Differential role of PGC-1α isoforms in the modulation of astrocytes reactive phenotype

Detalhes bibliográficos
Autor(a) principal: Garcia, Carlota de Sá Lemos
Data de Publicação: 2022
Tipo de documento: Dissertação
Idioma: eng
Título da fonte: Repositórios Científicos de Acesso Aberto de Portugal (RCAAP)

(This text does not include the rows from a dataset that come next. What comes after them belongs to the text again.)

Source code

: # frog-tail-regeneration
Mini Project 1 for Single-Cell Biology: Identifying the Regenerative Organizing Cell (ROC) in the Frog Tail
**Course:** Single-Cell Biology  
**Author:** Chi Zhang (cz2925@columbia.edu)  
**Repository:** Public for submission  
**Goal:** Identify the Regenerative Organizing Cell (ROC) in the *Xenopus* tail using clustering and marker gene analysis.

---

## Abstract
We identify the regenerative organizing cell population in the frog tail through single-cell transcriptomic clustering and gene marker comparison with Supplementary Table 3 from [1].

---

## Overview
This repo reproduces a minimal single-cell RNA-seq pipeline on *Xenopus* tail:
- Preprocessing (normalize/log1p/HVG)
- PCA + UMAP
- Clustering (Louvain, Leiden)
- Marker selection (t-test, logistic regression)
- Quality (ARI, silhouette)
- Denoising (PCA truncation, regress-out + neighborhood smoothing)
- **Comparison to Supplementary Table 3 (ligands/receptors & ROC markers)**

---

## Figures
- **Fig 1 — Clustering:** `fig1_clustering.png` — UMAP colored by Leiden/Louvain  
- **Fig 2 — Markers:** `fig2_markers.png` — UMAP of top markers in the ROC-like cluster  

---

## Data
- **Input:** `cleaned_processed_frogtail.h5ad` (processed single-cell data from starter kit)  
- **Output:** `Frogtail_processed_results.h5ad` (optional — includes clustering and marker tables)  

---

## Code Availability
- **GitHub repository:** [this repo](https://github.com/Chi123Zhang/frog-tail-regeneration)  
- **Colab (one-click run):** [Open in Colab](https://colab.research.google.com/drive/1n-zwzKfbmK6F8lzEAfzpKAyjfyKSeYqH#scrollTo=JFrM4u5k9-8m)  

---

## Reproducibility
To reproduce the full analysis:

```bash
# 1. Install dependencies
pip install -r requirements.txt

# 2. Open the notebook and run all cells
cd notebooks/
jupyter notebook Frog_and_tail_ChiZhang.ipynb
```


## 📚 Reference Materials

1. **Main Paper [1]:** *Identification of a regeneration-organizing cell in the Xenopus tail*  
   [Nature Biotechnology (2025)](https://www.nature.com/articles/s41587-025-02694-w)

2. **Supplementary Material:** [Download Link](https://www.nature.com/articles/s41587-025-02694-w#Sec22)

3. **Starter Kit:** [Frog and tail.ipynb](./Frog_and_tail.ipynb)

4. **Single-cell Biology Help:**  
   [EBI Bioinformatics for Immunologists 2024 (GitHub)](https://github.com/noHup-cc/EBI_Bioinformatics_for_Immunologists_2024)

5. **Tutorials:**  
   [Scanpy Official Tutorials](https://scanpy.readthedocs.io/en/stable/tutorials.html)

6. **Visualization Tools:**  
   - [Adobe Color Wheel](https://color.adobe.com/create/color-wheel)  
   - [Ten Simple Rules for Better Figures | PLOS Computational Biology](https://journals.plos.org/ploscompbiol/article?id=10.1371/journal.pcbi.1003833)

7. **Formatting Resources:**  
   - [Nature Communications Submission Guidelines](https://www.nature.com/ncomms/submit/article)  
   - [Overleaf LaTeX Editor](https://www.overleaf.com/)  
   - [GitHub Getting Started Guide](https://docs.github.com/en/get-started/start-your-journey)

Texto Completo: http://hdl.handle.net/10362/138516
Resumo: The peroxisome proliferator-activated receptor-γ coactivator-1α (PGC-1α) is a family of transcriptional coactivators that coordinate physiological adaptations in metabolically demanding tissues. In the brain, PGC-1α1, the most well studied PGC-1α isoform, has been implicated in mitochondrial function and reactive oxygen species detoxification. However, our understanding of the remaining isoforms' functions is far from complete. Interestingly, preliminary results from our laboratory showed that in a toxin-based mice model of Parkinson's Disease (PD), the expression levels of PGC-1α2 and PGC-1α3 are increased and that PGC-1α3 overexpression in astrocytes causes detrimental effects on neurons. Herein we aimed to identify the molecular pathways modulated by PGC-1α isoforms by analyzing the transcriptome of astrocytes transduced with adenovirus expressing the different PGC-1α isoforms by massively parallel sequencing, followed by assays to determine the role of these variants in cellular processes identified by this analysis, such as migration, proliferation, adhesion, and inflammatory response. Our results show for the first time that PGC-1α3 ectopic expression significantly decreases mRNA levels of integrins, cadherins and protocadherins, and decreases U118 human glioblastoma and astrocyte cell adhesion. Moreover, PGC-1α3 expression hampers the induction of C-C motif chemokine ligand 2, and lipocalin 2 expression levels in U118 cells treated with a cytokine cocktail used to mimic activation by microglial secretome, and the reactive phenotype of astrocytes when transduced with adenovirus. To identify transcription factors interacting with PGC-1α3 and involved in the regulation of pathways for cell adhesion and immune response, we performed reporter gene assays to identify aryl hydrocarbon receptor (AHR) as a potential transcription factor modulated by PGC-1α3. Preliminary results suggest that PGC-1α3 may modulate the transcriptional activity of AHR, but this effect might be promoter and cell-specific. Collectively, our results highlight PGC-1α isoforms as modulators of astrocytes reactivity and promising therapeutic targets for the treatment of PD and other neurodegenerative disorders.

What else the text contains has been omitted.